Initially with a bit of sorrow at having to leave a place I knew and loved where I spent all my energy; loved for the activities I carried out and the beautiful relationships I experienced. Later, however – I say this without rhetoric – deep inside me I felt peace because I understand the apostolic mobility that is part of our vocation. The Jesuit is a man sent for others. I understand that staying too long in reality runs the risk of becoming its owner, of taking root, of no longer having pastoral freshness and therefore not doing good for the work itself. In this new destination, i.e. in the Novitiate, I have no problem with the type of work or the environment, but – as often happens – a sense of inadequacy arises in the face of novelty: am I capable of doing well the things that are asked of me? At the same time I feel that in the Novitiate I can give the best of myself.

You celebrated your 25th anniversary in the Society of Jesus a few weeks ago. You are now 6 Jesuits in the Society of your year. What is your memory of the Novitiate?

The first thought is that we are half the number of novices I entered with. Thinking of former companions, I realise that those who continue the journey in the Company are no better than those who leave: indeed, the vocation is something personal. (Although it has to be confirmed by the Society).
For me it was very formative to join a heterogeneous group. Companions with very different ecclesial experiences, different maturations, different tastes, have opened my eyes to so many sensitivities that I had not considered before. The most emotional memories are definitely with the people, both novices and formators. A unique bond remains with the companions of the novitiate, even if we hear each other very little. I also have vivid memories of the typical novitiate experiments: the month of Cottolengo, the Lent experiment with students from one of our colleges and, of course, the Month of Spiritual Exercises; these were the passages that marked me deeply: every time I think about them a light goes on.

And what is your memory of your Socius? In what aspect do you want to be like him?

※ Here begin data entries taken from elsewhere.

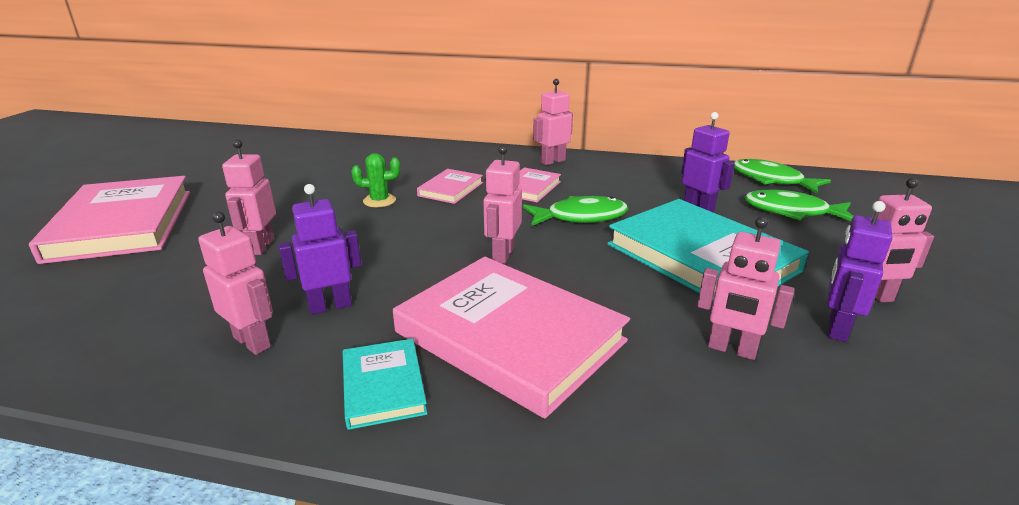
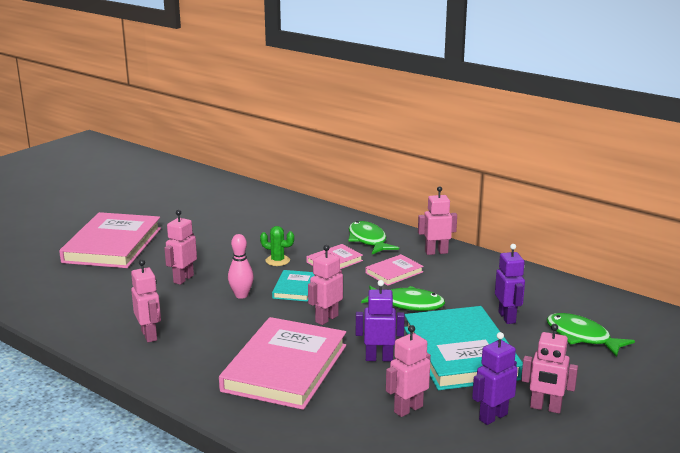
camera: 25 degrees right, 5 degrees down
purple robot [278,184,361,315] -> purple robot moved to [356,280,405,361]
turquoise book [343,338,428,430] -> turquoise book moved to [272,270,315,302]
pink book [393,257,630,419] -> pink book turned 45 degrees clockwise [219,317,346,410]
pink robot [697,217,794,360] -> pink robot turned 90 degrees clockwise [386,325,431,417]
green fish [734,159,831,194] -> green fish moved to [348,221,399,254]
none -> pink bowling pin [228,234,254,299]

In the two years of novitiate I changed Master and also Socius. The first was very gentle and also very learned without showing it. The second was good at accompanying and guiding Spiritual Exercises, I saw in him a model of a Jesuit. Both were very helpful and I too would like to be helpful in what was asked of me. Above all, God willing, I would like to witness with my life more than with words the joy of following the Lord in the Society. But this is also true in other environments, not only in the Novitiate.

What will your commitments be this year?

I am understanding little by little, because some things have changed since I did the Novitiate. I interpret my role in concentric circles. The first circle (and the most important) is the life of the Novitiate: the formative modules with the novices, the instruction for the Month of Spiritual Exercises, the re-reading of the Month and everything related to the life of the Novitiate in the strict sense. Then, a subsequent “circle” concerns the life of the house and our works in the city: guiding guests who make the Spiritual Exercises, spiritual accompaniment, helping the pastoral care of the Jesuits in the city (SEEL for young people, CLC…). Finally, the more ‘external’ circle includes all the requests that arrive from the diocese or from our Province: formation courses, Spiritual Exercises courses and so on…

What memory would you like to leave in the memory of the novices? What message would you like to communicate through your example of life?

As mentioned earlier, I would like to communicate the joy of following the Lord in the Society. When I think of the Jesuits I admired in my youth, what impressed me about them was not only and above all their great pastoral skills (although they are important) but that they taught me ‘who a Jesuit is’: a person sent because he feels part of a universal body, a person in love with the Lord who can only spend his life for others, a person capable of self-denial and obedience, capable of living in community with a constructive style (today we would say ‘synodal’) but always in obedience to the superior because the two are not mutually exclusive. I too would like to testify, at least in part, to all this.